Dictionary of National Biography, 1885-1900/Thellusson, Peter
THELLUSSON, PETER (1737–1797), merchant, born in Paris on 27 June 1737, was the third son of Isaac de Thellusson (1690–1770), resident envoy of Geneva at the court of France, by his wife Sarah, daughter of Abraham le Boullen. The family of Thellusson was of French origin, but took refuge at Geneva after the massacre of St. Bartholomew in 1572. Isaac's second son, George, founded a banking house in Paris, in which Necker, the financier, commenced his career as a clerk, and in which he afterwards became junior partner. Peter Thellusson came to England in 1762, was naturalised by act of parliament in the same year, and established his head office in Philpot Lane, London. Originally he acted as agent for Messrs. Vandenyver et Cie, of Amsterdam and Paris, and other great commercial houses of Paris. Afterwards engaging in business on his own account, he traded chiefly with the West Indies, where he acquired large estates. He eventually amassed a considerable fortune, and, among other landed property, purchased the estate of Brodsworth in Yorkshire. He died on 21 July 1797 at his seat at Plaistow, near Bromley in Kent. On 6 Jan. 1761 he married Ann, second daughter of Matthew Woodford of Southampton, by whom he had three sons and three daughters. His eldest son, Peter Isaac Thellusson (1761–1808), was on 1 Feb. 1806 created Baron Rendlesham in the Irish peerage.

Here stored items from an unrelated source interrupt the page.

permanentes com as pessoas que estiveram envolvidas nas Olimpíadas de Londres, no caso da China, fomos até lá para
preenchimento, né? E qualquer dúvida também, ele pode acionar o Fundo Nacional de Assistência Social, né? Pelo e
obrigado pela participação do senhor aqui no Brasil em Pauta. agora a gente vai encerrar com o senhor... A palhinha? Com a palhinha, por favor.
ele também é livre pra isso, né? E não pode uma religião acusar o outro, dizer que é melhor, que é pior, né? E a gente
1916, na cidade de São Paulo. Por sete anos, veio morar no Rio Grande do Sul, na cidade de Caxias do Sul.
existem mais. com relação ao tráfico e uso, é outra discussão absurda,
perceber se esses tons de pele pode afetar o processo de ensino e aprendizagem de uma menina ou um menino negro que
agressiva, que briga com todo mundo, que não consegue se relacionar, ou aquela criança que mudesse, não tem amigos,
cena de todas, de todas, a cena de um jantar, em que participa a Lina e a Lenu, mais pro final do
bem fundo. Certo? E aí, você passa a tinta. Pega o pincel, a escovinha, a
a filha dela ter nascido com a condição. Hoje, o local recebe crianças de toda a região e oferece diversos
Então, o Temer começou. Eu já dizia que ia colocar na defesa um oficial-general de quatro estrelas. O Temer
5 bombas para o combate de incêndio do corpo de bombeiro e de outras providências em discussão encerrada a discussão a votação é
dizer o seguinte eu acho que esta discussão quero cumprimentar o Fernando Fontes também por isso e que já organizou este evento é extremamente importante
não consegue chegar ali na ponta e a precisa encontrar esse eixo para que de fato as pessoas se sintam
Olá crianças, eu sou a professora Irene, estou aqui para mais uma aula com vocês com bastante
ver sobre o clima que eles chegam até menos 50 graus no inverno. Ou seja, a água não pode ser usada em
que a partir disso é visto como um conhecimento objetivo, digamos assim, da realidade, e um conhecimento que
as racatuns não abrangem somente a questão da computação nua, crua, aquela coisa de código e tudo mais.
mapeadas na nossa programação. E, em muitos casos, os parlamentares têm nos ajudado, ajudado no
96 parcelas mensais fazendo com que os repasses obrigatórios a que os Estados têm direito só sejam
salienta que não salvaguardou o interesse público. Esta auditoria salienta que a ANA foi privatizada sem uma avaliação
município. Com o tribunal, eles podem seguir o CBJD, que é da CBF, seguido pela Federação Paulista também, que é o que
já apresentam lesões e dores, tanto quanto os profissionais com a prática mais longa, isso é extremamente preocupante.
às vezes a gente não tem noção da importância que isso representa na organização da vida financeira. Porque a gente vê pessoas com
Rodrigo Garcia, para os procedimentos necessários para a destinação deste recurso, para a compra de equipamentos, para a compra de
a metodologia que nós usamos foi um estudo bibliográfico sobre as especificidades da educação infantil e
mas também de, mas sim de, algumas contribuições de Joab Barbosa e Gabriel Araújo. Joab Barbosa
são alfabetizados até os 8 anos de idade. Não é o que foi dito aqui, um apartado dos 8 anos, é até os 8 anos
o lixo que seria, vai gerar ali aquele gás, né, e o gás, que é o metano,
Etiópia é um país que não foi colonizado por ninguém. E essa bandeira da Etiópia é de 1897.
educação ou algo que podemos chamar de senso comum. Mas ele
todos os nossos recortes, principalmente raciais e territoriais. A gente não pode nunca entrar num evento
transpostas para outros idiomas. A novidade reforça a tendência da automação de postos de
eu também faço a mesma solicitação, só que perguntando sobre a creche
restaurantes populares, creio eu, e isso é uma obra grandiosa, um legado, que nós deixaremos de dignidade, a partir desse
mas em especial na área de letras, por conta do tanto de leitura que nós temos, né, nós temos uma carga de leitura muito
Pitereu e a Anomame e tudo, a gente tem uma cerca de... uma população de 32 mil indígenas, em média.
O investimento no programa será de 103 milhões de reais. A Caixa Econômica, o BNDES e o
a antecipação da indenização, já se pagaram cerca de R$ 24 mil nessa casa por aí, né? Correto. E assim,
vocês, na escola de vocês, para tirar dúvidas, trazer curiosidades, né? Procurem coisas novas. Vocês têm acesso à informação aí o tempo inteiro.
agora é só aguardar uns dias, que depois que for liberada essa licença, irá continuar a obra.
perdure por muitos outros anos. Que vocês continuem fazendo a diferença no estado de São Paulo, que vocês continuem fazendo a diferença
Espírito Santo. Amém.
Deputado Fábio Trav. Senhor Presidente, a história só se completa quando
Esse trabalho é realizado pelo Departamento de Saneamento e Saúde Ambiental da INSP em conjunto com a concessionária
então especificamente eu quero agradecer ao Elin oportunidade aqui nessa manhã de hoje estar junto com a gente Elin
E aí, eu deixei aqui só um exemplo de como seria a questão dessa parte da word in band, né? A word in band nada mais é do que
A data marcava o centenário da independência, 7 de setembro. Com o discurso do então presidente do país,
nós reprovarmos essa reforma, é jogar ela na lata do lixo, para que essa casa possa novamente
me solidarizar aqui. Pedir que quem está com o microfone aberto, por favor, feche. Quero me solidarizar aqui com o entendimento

By his will, dated 2 April 1796, Thellusson left 100,000l. to his wife and children. The remainder of his fortune, valued at 600,000l. or 800,000l., he assigned to trustees to accumulate during the lives of his sons and sons' sons, and of their issue existing at the time of his death. On the death of the last survivor the estate was to be divided equally among the ‘eldest male lineal descendants of his three sons then living.’ If there were no heir, the property was to go to the extinction of the national debt. At the time of Thellusson's death he had no great-grandchildren, and in consequence the trust was limited to the life of two generations. The will was generally stigmatised as absurd, and the family endeavoured to get it set aside. On 20 April 1799 the lord chancellor, Alexander Wedderburn, lord Loughborough [q. v.], pronounced the will valid, and his decision was confirmed by the House of Lords on 25 June 1805. As it was calculated that the accumulation might reach 140,000,000l., the will was regarded by some as a peril to the country, and an act was passed in 1800 prohibiting similar schemes of bequest. A second lawsuit as to the actual heirs arose in 1856, when Charles Thellusson, the last grandson, died at Brighton on 25 Feb. It was decided in the House of Lords on 9 June 1859. As George Woodford, Peter's second son, had no issue, the estate was divided between Frederick William Brook Thellusson, lord Rendlesham, and Charles Sabine Augustus Thellusson, grandson of Charles Thellusson, the third son of Peter. In consequence of mismanagement and the costs of litigation, they succeeded to only a comparatively moderate fortune.[Agnew's Protestant Exiles from France, 1886, ii. 381; Gent. Mag. 1797 ii. 624, 708, 747, 1798, ii. 1082, 1832 ii. 176; Annual Register 1797, Chron. p. 148, 1859 Chron. p. 333; Hunter's Deanery of Doncaster, i. 317; Lodge's Genealogy of Peerage and Baronage, 1859, p. 452; G. E. C[okayne]'s Peerage, vi. 337; Burke's Peerage, s. v. ‘Rendlesham;’ De Lolme's General Observations occasioned by the last Will of Peter Thellusson, 1798; Notes and Queries, 8th ser. xii. 183, 253, 489; Law Times, 1859, Reports, pp. 379–83; Observations upon the Will of Peter Thellusson; Vesey's Case upon the Will of Peter Thellusson, 1800; Hargrave's Treatise upon the Thellusson Act, 1842.]